Becky's chores consist of checking on the cabins that now dot her 600 acres, including the first cabin she put in several years back just to see if her new idea for the old place would work. "I paid $200 for it," she boasts. "It was just a condemned, old house."
A good farmer/rancher hates to let anything go to waste. When others saw the old house Brit Trotter lived in rotting away on the highway Becky saw an opportunity.
She bought the house at auction and went to work. "People used to come visit and say, oh. It's so beautiful," she recalls. Once she'd fixed it up she opened it for paying guests.
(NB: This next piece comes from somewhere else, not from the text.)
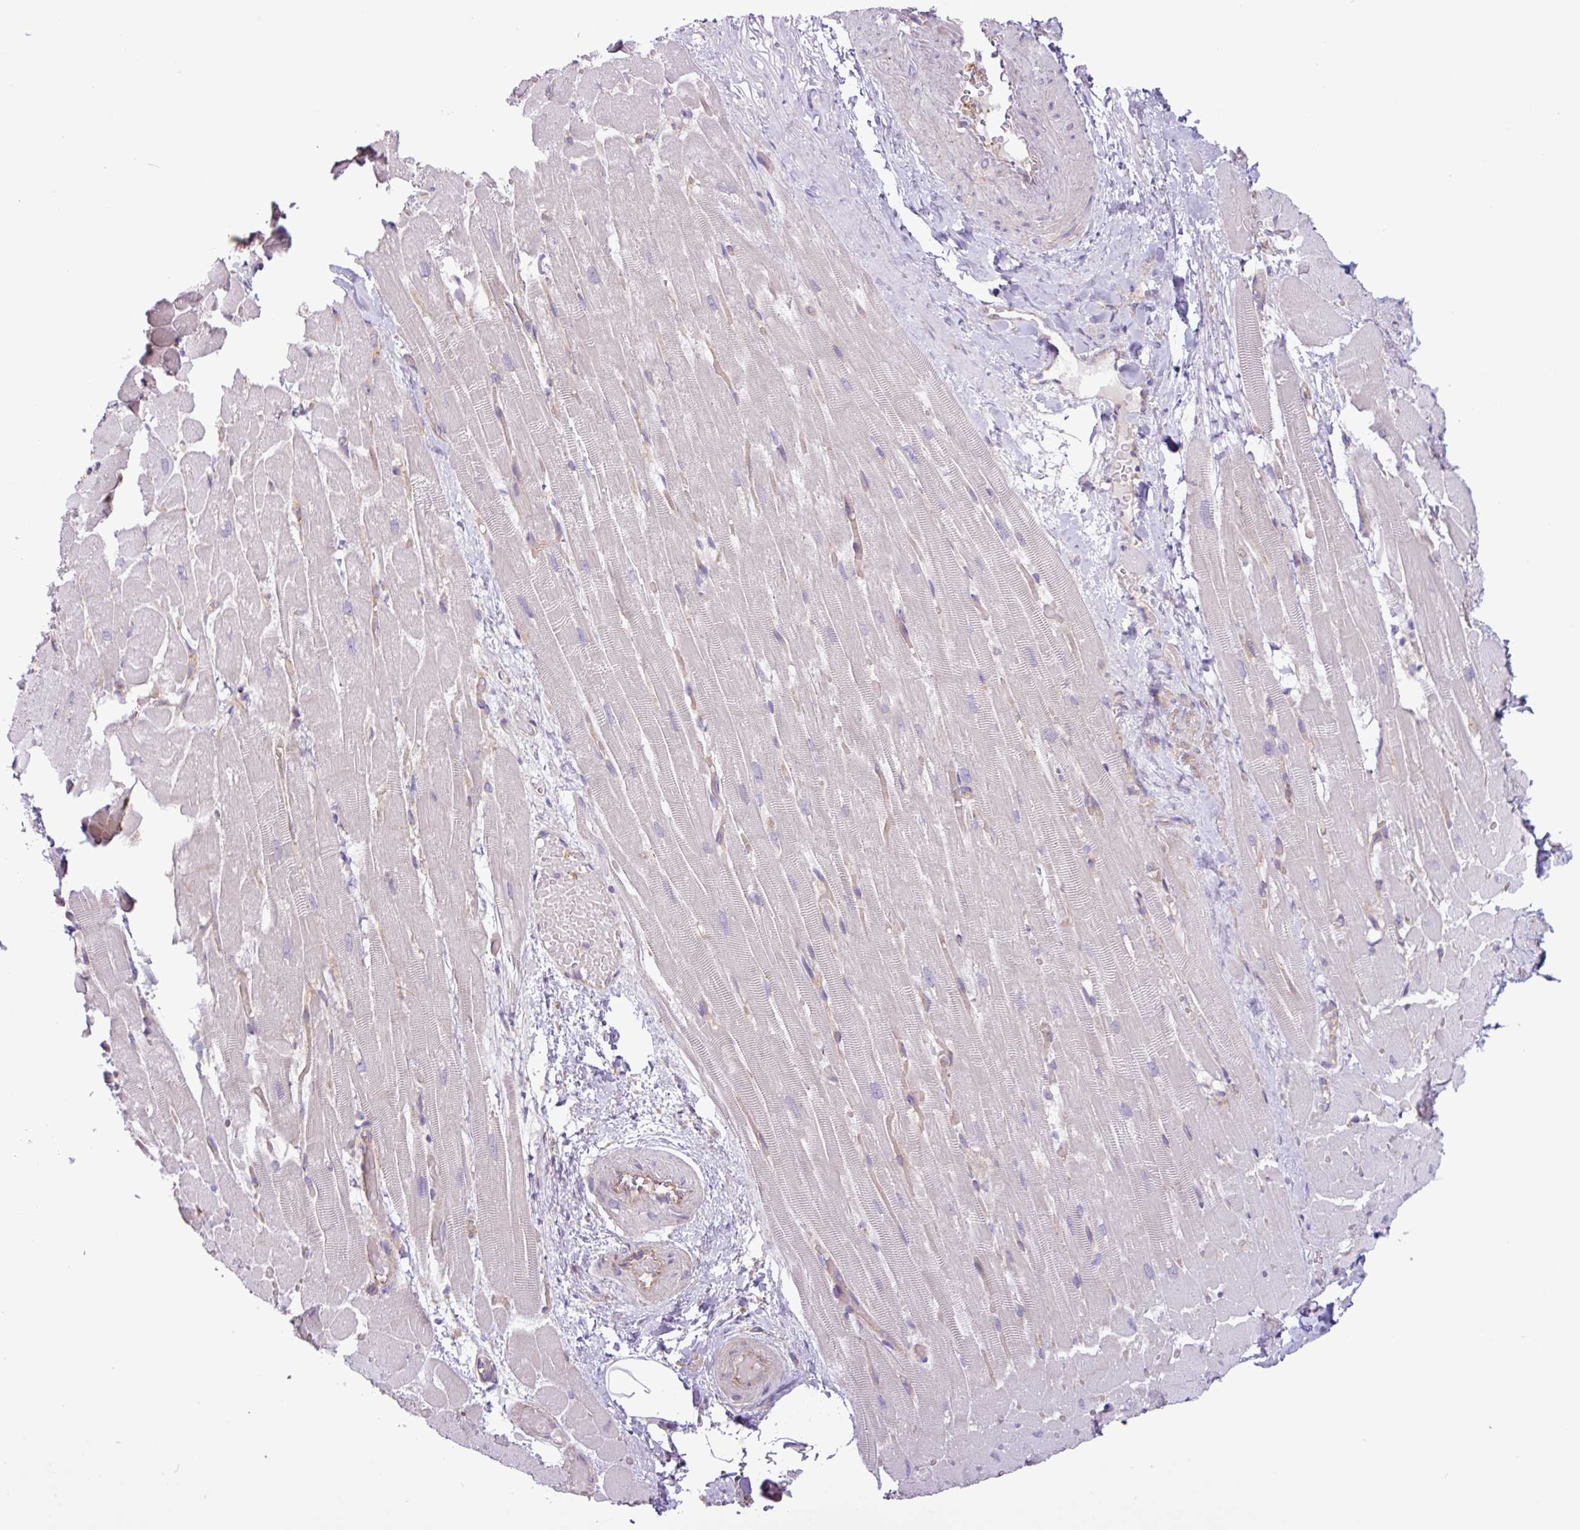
{"staining": {"intensity": "weak", "quantity": "<25%", "location": "cytoplasmic/membranous"}, "tissue": "heart muscle", "cell_type": "Cardiomyocytes", "image_type": "normal", "snomed": [{"axis": "morphology", "description": "Normal tissue, NOS"}, {"axis": "topography", "description": "Heart"}], "caption": "A high-resolution photomicrograph shows immunohistochemistry staining of benign heart muscle, which shows no significant positivity in cardiomyocytes. (Stains: DAB (3,3'-diaminobenzidine) immunohistochemistry (IHC) with hematoxylin counter stain, Microscopy: brightfield microscopy at high magnification).", "gene": "RAB19", "patient": {"sex": "male", "age": 37}}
"So I just thought I'd try it and see," The Franks placed an old railroad car on another spot. It used to be a hamburger joint in Antlers. After it closed down Becky bought it and turned it into another cabin after the first one proved so popular. "This is the back of the car where people used to get on and off," she says on a quick tour. "I left these handles in."
Again and again she found places to salvage and move. Her grandparents old homestead, a burned out house in Hugo, a honeymoon cottage, all once condemned, now part of the ranch. "Well we've got a lot going on," says Becky. "Everybody is always pretty active around here."
There are still a few cattle around but they aren't mean. The Franks keep some horses for riding. There is a dog everywhere you look, some tame deer, and even a herd of elk that have developed a taste for stale bread.
It's off the beaten patch but quiet. Hard to find but worth the search if you're a traveler who appreciates a good night's stay in unique surroundings.